*Task instructions*. Transcribe exactly the lines from the first line of the records through the line containing "10: (50, 290, 12.24)", and leave out every picture.

[Stored data]
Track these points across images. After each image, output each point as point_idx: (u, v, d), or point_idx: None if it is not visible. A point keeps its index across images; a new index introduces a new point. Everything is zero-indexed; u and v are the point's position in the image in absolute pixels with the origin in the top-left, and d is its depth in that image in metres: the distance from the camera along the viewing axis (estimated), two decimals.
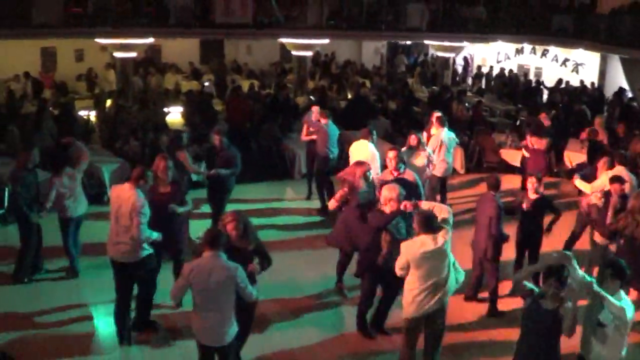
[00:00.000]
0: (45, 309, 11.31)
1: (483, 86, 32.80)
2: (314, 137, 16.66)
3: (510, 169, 19.83)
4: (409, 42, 38.58)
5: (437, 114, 16.55)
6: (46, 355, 9.96)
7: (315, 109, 17.27)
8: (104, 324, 10.92)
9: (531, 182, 12.22)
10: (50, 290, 12.24)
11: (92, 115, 22.55)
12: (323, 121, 16.69)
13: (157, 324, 10.76)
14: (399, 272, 9.11)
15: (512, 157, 19.88)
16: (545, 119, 19.48)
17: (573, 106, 24.65)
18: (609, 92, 29.46)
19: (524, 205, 12.06)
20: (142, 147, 17.73)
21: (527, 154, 16.85)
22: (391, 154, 12.37)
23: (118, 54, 24.38)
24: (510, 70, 33.80)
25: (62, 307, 11.47)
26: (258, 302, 9.06)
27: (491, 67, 35.79)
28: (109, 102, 22.89)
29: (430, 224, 8.99)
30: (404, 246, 9.07)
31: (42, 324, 10.83)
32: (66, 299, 11.75)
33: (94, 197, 15.73)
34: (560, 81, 30.41)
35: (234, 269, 8.13)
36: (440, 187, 16.41)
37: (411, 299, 9.05)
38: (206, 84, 27.89)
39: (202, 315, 8.30)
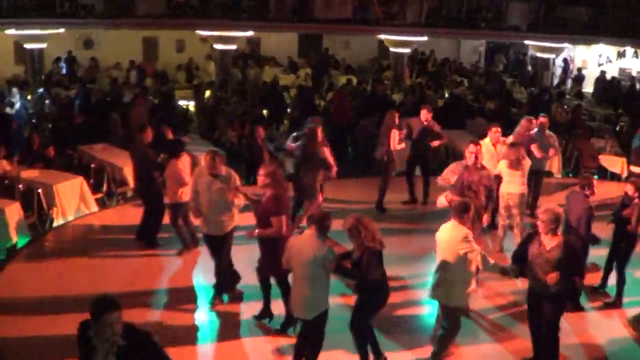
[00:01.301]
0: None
1: (582, 89, 32.19)
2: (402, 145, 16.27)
3: (607, 175, 19.49)
4: (508, 42, 38.08)
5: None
6: None
7: (426, 107, 16.91)
8: None
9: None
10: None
11: (191, 105, 22.89)
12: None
13: None
14: None
15: (611, 163, 19.46)
16: None
17: None
18: None
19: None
20: (239, 138, 17.91)
21: None
22: (472, 148, 12.20)
23: (218, 46, 24.70)
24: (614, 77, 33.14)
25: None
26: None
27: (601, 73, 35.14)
28: (207, 93, 23.20)
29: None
30: None
31: None
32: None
33: None
34: None
35: (323, 249, 8.52)
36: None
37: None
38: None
39: (294, 287, 8.97)
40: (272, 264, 9.79)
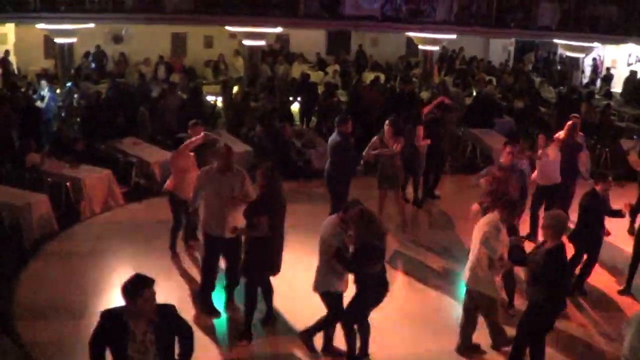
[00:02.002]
0: None
1: (611, 89, 31.95)
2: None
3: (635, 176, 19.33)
4: (537, 41, 37.87)
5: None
6: None
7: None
8: None
9: None
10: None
11: (219, 101, 22.95)
12: None
13: None
14: None
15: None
16: None
17: None
18: None
19: None
20: (267, 135, 17.93)
21: None
22: (509, 148, 12.23)
23: (247, 42, 24.74)
24: None
25: None
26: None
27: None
28: (235, 89, 23.26)
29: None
30: None
31: None
32: None
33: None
34: None
35: (335, 233, 9.02)
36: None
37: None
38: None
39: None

*Response to the task*.
Track these points across images. After each image, output each point as point_idx: (u, v, d), or point_idx: None if it is not visible. A point keeps its index across images; a new index introduces a new point. Everything is zero-indexed; u and v are the point's position in the image in absolute pixels with the origin in the top-left, and d is its depth in that image in metres: the distance from the camera along the viewing axis (estimated), two decimals.
[00:00.000]
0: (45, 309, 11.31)
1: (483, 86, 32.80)
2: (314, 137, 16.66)
3: (510, 169, 19.83)
4: (409, 42, 38.58)
5: (437, 114, 16.55)
6: (46, 355, 9.96)
7: (315, 109, 17.27)
8: (104, 324, 10.92)
9: (531, 182, 12.22)
10: (50, 290, 12.24)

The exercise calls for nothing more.